Wat is Tacitus’ visie op de geschiedenis van de 1e eeuw?
Als een voortdurende aanslag op recht en moraal.
Welk stijlmiddel gebruikt Tacitus tegen onrecht?
Sarcasme.
Wat zegt Tacitus over het begin van Tiberius’ regering?
‘Primum facinus novi principatus fuit Postumi Agrippae’.
Welk gevoel overheerst in Tacitus’ visie op mens en geschiedenis?
Een pessimistische visie.
Hoe stelt Tacitus de geschiedenis voor in zijn werk?
Als een aaneenschakeling van drama’s.
Wat typeert de structuur van Tacitus’ werk?
Een reeks van close-ups en portretten.
Welke werkwoordsvormen gebruikt Tacitus graag voor beschrijvingen?
Historische infinitieven, imperfecta, participia praesentia.
Hoe noemt Racine Tacitus?
‘Le plus grand peintre de l’antiquité’.
Welke belangrijke evolutie krijgt bij Tacitus weinig aandacht?

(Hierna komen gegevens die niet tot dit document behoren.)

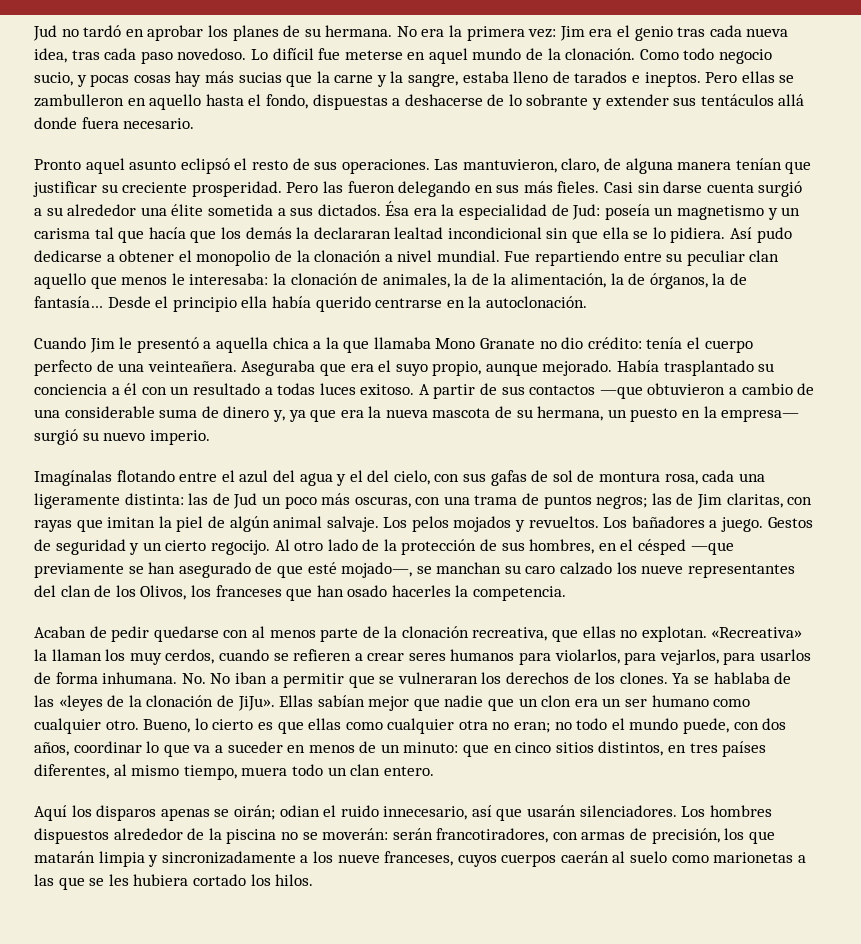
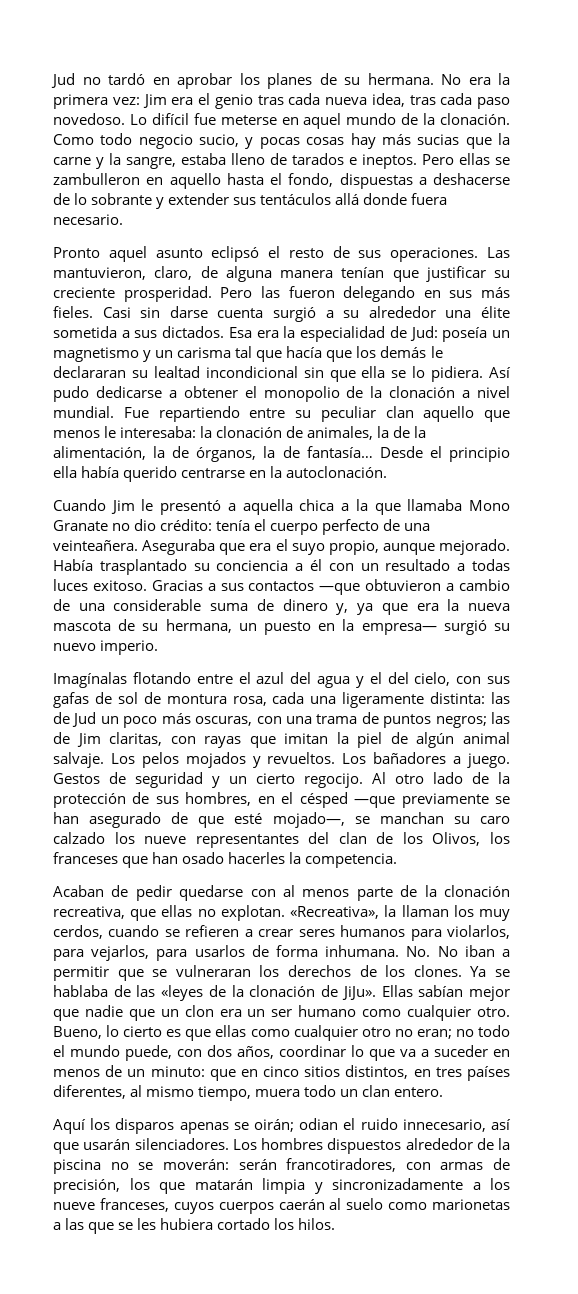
[385,201,410,216] Ésa -> [228,327,252,338] Esa
[296,227,391,239] la declararan -> [430,346,443,358] [53,366,148,378] le declararan su
[418,383,498,399] A partir de -> [151,580,216,591] Gracias a
[711,627,803,638] «Recreativa» -> [290,906,380,919] «Recreativa»,
[458,720,488,730] otra -> [361,1027,391,1037] otro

De sociaal-economische evolutie als motor van gebeurtenissen.
Wat is ‘breviloquential’ bij Tacitus?
Bondigheid en gedrongen stijl.
Welke stijlmiddelen gebruikt Tacitus in zijn bondige stijl?

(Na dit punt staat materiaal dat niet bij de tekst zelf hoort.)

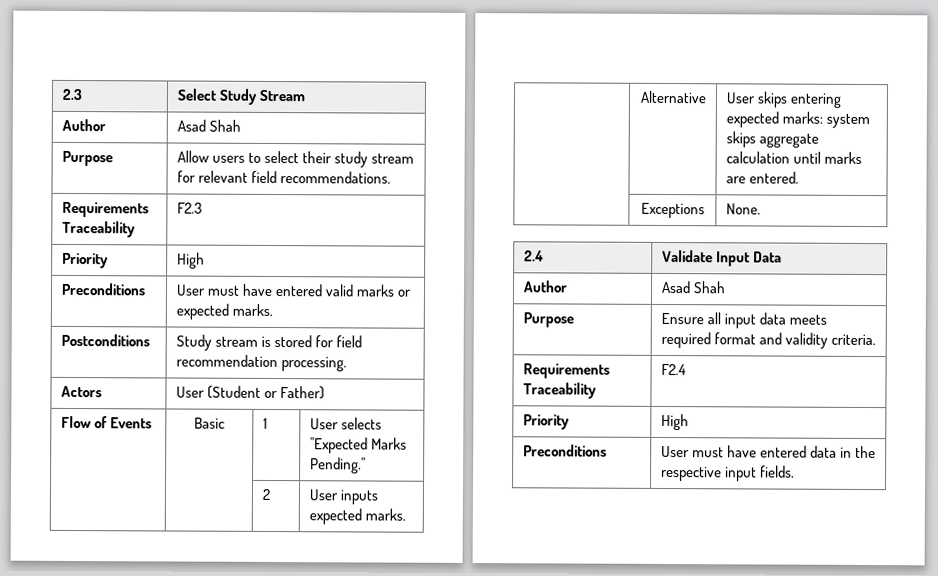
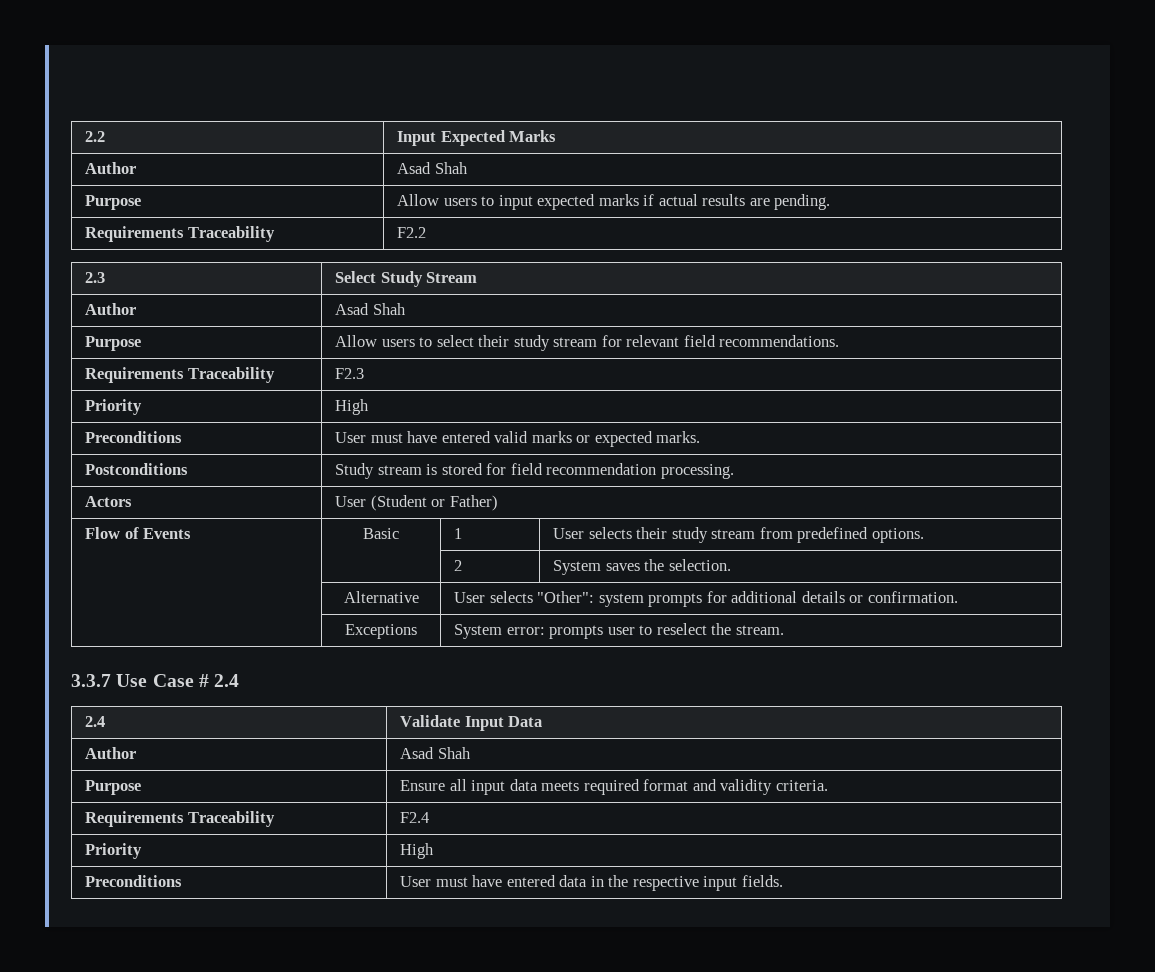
(61, 94) none -> [85,131,106,142] [397,130,557,146] [85,162,137,174] [397,162,468,174] [85,195,142,210] [397,194,831,210] [85,226,275,242] [397,227,427,238] 2.2 | Input Expected Marks // Author | Asad Shah // Purpose | Allow users to input expected marks if actual results are pending. // Requirements Traceability | F2.2 //
[309,437,407,454] [309,457,366,474] [261,488,270,500] [308,489,378,505] [308,508,406,525] [639,90,706,104] [725,91,841,108] [725,111,870,129] [725,131,819,148] [725,151,862,164] [725,171,799,184] [640,202,705,219] [725,203,761,215] "Expected Marks Pending." // | | 2 | User inputs expected marks. // | Alternative | User skips entering expected marks: system skips aggregate calculation until marks are entered. // | Exceptions | None. -> [636,527,924,543] [454,560,463,571] [553,559,731,575] [343,591,419,603] [454,591,958,607] [345,624,417,639] [454,623,784,639] [71,674,240,687] their study stream from predefined options. // | | 2 | System saves the selection. // | Alternative | User selects "Other": system prompts for additional details or confirmation. // | Exceptions | System error: prompts user to reselect the stream. // 3.3.7 Use Case # 2.4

Losse ablatieven, participia, infinitieven, ellipsen, asyndeta.
Hoe is Tacitus’ zinsbouw opgebouwd?
Onperiodisch met suggestieve kracht.
Waarom gebruikt Tacitus geen periodenbouw?
Om niet te snel de afloop te verraden.
Wat verkiest Tacitus op vlak van vocabularium?
Abstract boven concreet, simplex boven compositum, poëtisch, archaïsch, eigen neologismen.